You know what I mean? And so pulling that out of it is important to judge whether or not you're actually doing your job or you're actually doing marketing properly, 

[00:24:50] Taylor: essentially. That's right. It's funny, me and Nate, Pauline, were going back and forth about building the modern.

Marketing org chart, and this could be a fun episode here soon. . But if I were to do it, basically I would have a growth department and a head of growth would, basically be over a mar head of marketing because I would have a product in marketing sit next to each other and growth sit over the top of them, and growth would be responsible for contribution.

Marketing would be responsible for these business level metrics, and then product would be responsible for things like return rate and Ultimate they would have a shared metric around, you know, marginal sale value, like different things like that. But the point is, yet you're exactly right, marketing.

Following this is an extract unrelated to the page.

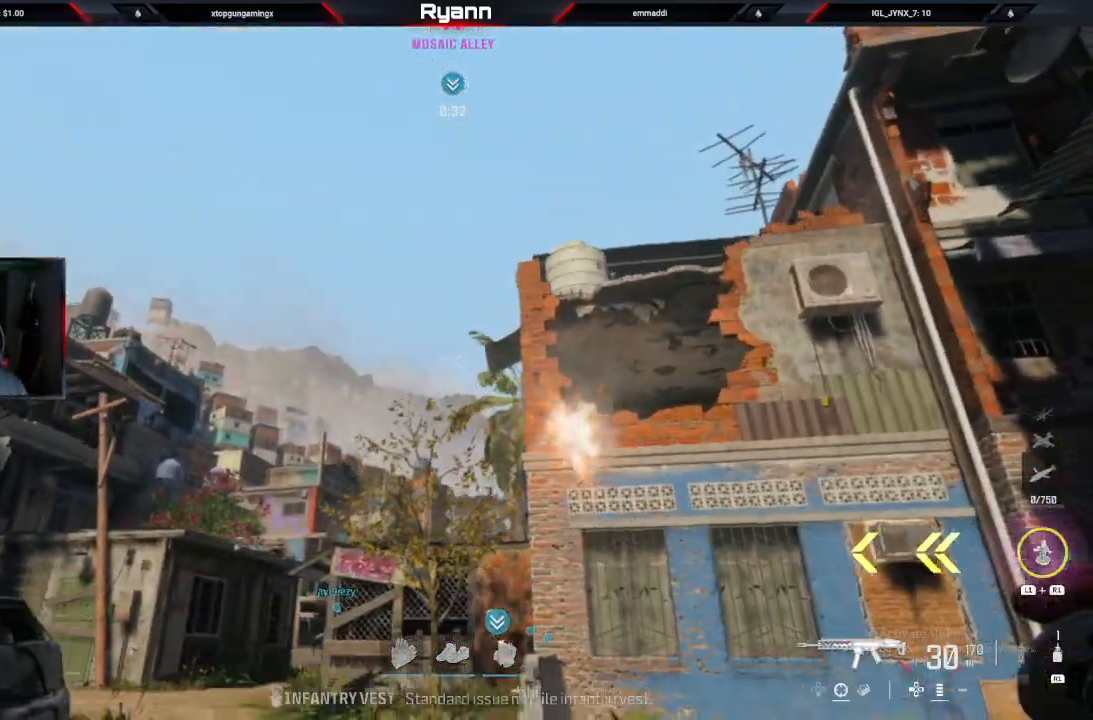
{"dt_ms": 500, "buttons": [], "left_stick": "up-right", "right_stick": "down-right", "events": [[67, "R1", "up"], [133, "right_stick", "center"], [200, "CROSS", "down"], [200, "left_stick", "up-right"], [233, "right_stick", "down-right"], [317, "CROSS", "up"], [383, "right_stick", "center"], [500, "right_stick", "down-right"]]}
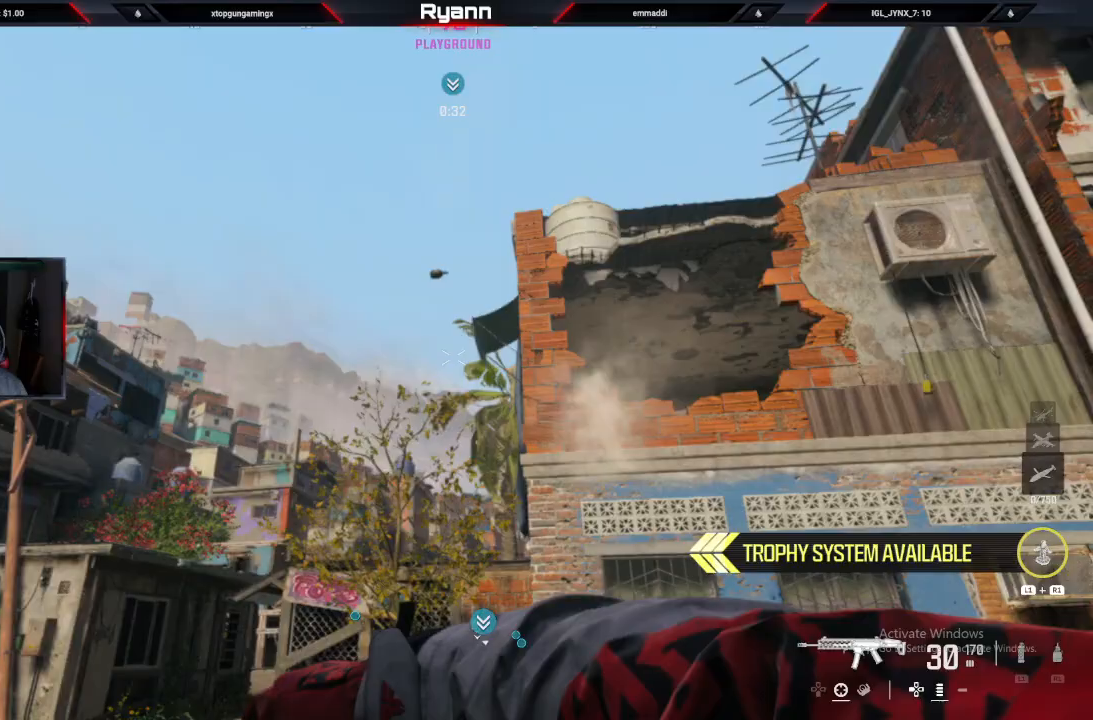
{"dt_ms": 500, "buttons": [], "left_stick": "up-right", "right_stick": "down-right", "events": [[267, "L3", "down"], [500, "L3", "up"]]}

I'm not gonna dismiss their entire responsibility for the experience of the product, because I think the promise that they make in the ad sure is what sets up the expectation for the user, of the product ultimately. But yeah they can't on their own. Create margin in marketing. Right? That's gotta happen at the product level at some point, So, but yes.

That's why I think the marketing department's ability though, to spend dollars to generate revenue at a specific efficiency with a specific average order value is a clear set of responsibilities that you can assign to that portion of your org. . . Yeah. 

[00:26:00] Richard: And actually even then, breaking out order revenue from returns would be important because if you were able to look at those two metrics separate from each other and see that there was a huge return rate on this specific set of products that was being advertised, then you could begin solving that problem.

Maybe people hate product, but maybe the ads are bad. Whatever. it just gives you more clarity. So, okay. Then roll down to the third, tier of the pyramid here. and this is where we get kind of the new customer metrics. And a lot of these might be kind of novel to some of our listeners.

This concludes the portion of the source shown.